The sound was repetitive, metronomic, occurring hundreds of times each evening. Yet no one in the house or around the neighborhood ever complained, not to me anyway.
Thunk.
It was a typical summer evening for me in the early 1970s. An orange rubber ball, a baseball glove, a brick wall on the back- side of our house, and a portable radio transmitting the voices of play-by-play announcer Merle Harmon and color commentator Bob Uecker.
Long before handheld devices and earbuds, video consoles, and ultra-competitive youth sports organized by large committees of adults, we listened to radios, ran around outside, made up our own games, and sometimes, just threw orange rubber balls against brick walls.
Thunk.
Powered by several pounds of “D” cell batteries, our radio was the size of a four-slot toaster, with a large black mesh screen across the front to cover the speaker. It had three dials: one for volume, one to toggle between AM and FM (back then, AM was preferred for everything from sports to Top 40 radio), and a third to change the station, which was accomplished by moving a red bar along a vertical grid of numbers until we found the right frequency.
In those days, a good, working-class radio would also have its share of battle scars: paint spatters, dents and scratches and probably a bent antenna, if it even had one anymore. In those days, antennas (antennae?) on consumer-grade electronics were generally flimsy and easy to snap off, the standard replacement being a wire clothes hanger.
Thunk.
On this night—or just about any hot, muggy, mosquito-filled July night back then—I was tuned to 620 AM WTMJ, the radio home of the Milwaukee Brewers. The team had played one year in Seattle (as the Pilots) before a Milwaukee car dealer named Albert “Bud” Selig, along with Edmund Fitzgerald (yes, that Edmund Fitzgerald) purchased the team and moved it to Milwaukee.

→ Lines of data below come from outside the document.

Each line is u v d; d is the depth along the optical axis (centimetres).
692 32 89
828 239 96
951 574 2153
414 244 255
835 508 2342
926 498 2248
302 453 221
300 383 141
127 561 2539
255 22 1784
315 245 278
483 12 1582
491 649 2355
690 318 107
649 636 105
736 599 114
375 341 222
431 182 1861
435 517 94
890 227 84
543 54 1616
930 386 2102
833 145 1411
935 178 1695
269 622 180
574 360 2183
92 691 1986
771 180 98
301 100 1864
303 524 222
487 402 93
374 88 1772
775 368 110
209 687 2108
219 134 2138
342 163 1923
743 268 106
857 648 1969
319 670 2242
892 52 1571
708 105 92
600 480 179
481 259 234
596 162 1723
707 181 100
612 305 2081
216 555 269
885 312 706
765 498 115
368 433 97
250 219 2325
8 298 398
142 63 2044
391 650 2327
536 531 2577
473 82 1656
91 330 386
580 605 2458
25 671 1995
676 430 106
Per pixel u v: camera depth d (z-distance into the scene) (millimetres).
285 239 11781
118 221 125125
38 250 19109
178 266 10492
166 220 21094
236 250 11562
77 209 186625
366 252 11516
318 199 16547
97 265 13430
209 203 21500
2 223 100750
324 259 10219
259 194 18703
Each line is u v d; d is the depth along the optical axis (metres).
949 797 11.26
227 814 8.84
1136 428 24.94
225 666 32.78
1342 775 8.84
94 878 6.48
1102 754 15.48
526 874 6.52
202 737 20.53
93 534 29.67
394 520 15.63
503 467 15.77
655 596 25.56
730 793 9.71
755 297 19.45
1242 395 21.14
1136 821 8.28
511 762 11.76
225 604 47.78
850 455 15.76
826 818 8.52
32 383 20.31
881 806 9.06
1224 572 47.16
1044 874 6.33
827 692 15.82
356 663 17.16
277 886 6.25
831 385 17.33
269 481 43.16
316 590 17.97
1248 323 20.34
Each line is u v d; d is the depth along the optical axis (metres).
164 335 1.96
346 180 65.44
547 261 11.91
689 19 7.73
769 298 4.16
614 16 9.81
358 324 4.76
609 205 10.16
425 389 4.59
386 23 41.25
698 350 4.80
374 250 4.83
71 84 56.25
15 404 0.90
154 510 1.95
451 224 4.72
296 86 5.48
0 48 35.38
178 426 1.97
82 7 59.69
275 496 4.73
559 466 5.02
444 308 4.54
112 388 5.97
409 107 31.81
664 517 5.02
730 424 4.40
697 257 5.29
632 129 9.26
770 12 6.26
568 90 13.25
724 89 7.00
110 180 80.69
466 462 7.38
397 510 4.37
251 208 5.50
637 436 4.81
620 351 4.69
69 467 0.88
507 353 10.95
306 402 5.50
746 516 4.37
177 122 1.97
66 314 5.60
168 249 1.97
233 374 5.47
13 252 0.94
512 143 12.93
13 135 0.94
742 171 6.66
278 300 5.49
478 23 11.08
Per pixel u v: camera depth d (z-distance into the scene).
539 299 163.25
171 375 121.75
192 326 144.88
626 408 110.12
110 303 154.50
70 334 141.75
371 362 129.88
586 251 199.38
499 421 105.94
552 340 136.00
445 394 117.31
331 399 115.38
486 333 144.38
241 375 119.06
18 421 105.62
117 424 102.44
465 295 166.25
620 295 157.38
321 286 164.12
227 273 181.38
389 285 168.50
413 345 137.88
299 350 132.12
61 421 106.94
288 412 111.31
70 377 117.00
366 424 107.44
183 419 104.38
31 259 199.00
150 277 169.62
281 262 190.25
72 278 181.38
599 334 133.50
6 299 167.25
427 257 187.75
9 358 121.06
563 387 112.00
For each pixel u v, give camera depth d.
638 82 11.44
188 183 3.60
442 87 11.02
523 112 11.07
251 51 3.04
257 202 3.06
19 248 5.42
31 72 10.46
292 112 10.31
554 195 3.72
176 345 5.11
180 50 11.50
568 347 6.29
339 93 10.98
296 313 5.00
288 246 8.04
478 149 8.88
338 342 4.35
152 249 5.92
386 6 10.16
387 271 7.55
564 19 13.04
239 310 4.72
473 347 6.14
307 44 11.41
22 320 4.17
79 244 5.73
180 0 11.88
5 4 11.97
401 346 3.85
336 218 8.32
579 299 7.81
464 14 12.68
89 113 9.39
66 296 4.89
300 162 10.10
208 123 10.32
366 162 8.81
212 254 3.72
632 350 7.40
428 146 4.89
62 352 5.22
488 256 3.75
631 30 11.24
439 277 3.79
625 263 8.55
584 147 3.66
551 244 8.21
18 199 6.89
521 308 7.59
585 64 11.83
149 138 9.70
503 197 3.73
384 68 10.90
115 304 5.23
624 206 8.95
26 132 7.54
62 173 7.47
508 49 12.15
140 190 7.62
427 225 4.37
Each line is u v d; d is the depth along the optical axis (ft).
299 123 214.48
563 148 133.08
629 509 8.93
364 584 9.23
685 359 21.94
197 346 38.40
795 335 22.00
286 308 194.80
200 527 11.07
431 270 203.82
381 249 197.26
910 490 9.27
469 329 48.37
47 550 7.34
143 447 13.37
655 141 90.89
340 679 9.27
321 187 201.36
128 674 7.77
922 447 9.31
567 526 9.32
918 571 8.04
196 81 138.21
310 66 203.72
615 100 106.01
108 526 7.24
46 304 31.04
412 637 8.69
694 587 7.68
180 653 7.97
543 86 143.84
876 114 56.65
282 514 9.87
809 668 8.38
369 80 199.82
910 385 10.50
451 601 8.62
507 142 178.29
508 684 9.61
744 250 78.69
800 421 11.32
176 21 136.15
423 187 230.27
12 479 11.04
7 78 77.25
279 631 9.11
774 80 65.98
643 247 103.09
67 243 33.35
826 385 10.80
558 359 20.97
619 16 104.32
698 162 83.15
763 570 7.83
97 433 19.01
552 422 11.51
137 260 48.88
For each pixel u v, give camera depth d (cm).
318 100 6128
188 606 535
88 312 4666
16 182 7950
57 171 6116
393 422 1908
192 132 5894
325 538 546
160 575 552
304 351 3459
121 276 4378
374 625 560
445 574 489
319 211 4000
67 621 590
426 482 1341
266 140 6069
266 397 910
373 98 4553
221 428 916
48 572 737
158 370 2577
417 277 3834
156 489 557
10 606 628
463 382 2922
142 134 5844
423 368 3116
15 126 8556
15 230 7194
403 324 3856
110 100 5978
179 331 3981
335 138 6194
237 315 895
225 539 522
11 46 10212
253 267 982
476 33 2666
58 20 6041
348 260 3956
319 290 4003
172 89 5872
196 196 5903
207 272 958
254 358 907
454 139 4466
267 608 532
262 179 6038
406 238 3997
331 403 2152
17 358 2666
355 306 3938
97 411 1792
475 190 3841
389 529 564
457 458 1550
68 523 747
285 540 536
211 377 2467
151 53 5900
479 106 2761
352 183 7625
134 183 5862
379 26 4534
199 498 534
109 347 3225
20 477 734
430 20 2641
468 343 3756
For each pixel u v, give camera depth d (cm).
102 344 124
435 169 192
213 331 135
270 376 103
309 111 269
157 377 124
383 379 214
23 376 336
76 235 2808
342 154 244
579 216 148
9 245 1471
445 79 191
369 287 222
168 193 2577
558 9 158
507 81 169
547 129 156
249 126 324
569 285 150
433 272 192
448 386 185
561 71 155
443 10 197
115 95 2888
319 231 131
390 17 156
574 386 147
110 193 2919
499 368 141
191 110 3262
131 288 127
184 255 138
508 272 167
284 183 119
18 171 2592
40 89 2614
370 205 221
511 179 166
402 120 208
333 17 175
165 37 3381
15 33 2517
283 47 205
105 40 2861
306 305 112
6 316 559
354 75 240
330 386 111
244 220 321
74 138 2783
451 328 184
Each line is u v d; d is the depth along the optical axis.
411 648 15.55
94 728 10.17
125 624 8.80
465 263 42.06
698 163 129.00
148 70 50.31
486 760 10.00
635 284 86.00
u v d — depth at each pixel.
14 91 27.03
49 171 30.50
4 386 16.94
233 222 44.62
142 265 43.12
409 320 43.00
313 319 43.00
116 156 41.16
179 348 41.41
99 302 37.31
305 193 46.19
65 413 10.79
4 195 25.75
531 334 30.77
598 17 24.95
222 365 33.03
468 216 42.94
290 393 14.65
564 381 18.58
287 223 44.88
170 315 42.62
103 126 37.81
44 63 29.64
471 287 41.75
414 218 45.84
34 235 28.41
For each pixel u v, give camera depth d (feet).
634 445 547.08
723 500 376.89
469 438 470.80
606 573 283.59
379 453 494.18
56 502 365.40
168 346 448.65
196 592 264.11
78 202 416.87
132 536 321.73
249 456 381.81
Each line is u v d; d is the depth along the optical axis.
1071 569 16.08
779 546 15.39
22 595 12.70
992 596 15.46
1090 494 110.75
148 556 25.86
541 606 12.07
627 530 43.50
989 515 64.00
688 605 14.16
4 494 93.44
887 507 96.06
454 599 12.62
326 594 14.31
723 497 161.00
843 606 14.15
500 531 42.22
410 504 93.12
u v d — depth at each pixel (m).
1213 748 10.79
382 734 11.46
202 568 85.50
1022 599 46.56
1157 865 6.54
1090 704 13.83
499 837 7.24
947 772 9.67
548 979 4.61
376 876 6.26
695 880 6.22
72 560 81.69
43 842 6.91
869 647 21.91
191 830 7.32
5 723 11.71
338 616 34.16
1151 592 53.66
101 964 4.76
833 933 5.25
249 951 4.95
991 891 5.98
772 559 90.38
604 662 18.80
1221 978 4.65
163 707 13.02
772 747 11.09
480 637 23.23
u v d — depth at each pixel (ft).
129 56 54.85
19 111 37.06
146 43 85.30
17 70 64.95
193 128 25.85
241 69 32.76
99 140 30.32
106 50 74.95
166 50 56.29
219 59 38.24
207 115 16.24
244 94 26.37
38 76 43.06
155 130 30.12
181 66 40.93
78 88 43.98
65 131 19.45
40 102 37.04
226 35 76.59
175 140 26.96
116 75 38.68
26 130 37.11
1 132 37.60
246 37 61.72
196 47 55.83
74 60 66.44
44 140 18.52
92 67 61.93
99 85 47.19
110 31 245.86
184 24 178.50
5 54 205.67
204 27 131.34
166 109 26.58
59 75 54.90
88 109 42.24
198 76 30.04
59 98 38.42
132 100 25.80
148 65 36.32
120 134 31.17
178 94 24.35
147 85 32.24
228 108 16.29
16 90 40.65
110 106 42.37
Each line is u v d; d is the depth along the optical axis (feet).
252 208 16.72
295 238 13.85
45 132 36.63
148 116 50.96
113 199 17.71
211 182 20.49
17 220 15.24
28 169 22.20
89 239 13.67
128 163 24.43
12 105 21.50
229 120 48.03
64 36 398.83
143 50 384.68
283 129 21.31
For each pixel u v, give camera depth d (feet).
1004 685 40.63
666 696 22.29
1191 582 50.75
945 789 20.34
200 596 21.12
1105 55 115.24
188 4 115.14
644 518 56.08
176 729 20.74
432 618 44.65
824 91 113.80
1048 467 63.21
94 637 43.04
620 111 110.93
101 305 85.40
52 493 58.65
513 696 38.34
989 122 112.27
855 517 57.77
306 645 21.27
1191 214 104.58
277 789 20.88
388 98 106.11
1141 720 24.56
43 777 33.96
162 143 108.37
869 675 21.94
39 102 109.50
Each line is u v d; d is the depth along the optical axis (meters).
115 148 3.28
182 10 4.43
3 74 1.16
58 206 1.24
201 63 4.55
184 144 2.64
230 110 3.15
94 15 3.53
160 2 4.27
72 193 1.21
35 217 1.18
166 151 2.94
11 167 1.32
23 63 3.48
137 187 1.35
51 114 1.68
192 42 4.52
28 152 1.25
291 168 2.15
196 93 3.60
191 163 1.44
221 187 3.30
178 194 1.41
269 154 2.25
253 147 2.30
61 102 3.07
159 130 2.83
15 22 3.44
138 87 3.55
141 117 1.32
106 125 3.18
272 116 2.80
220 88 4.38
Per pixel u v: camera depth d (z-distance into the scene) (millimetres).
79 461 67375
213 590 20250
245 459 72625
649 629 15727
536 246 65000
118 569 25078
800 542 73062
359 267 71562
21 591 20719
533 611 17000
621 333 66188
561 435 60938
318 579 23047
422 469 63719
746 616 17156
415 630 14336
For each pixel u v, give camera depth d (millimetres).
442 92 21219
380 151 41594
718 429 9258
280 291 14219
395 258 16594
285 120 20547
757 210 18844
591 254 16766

I’ll always be grateful to Bud for that. (Years later, Mr. Selig sold his share of the team when he became commissioner of Major League Baseball.)
Thunk.
I was five when the Brewers came to town, and I immediately fell in love with them. And to this day, the Brewers are still “my team,” as much as the Yankees are to a kid who grew up playing stickball in the streets of the Bronx or the Cardinals are to someone living in the shadow of the Gateway Arch.
Thunk.
As an expansion team, the Brewers weren’t very good; correction, they were horrible. In the early years, it was common for them to finish at or near the bottom of the American League East. But I didn’t care if they were good or bad. They were my team, and I loved to flip open the sports page every morning to check the box scores, look at the photos, and eventually, read about the team, playing out my own baseball dreams by throwing that orange rubber ball against a brick wall, fielding ground balls, catching flies and striking out imaginary hitters with my blazing fastball or unpredictable knuckle-curve.
Thunk.
The brick wall and that battle-worn radio were critical to my development as both a player and a sports fan. It was these iconic symbols of my childhood, along with that orange ball and my Rawlings glove, that helped me teach myself how to play and understand baseball, how a ball bounces, how to field a short hop, how to get the ball out of my glove quickly to set up for a throw, and generally, the hand-eye coordination and muscle memory necessary to play the game throughout my childhood and into my adult years.
Thunk.
But it wasn’t just baseball. I did the same with basketball and football. It was the way we did it in those days. We showed up at a playground, an open field, a kid’s driveway or someone’s back- yard, and if no one else was around, we’d head out on our own with a glove, a rubber ball and a radio, and we’d play. No referees. No coaching. No drills. No helicopter parents. We practiced, competed with, taught, coached, arbitrated, argued and cheered with and for each other and ourselves, whether playing pick-up games with one another, or simply practicing on our own, using whatever gear we could find or manufacture.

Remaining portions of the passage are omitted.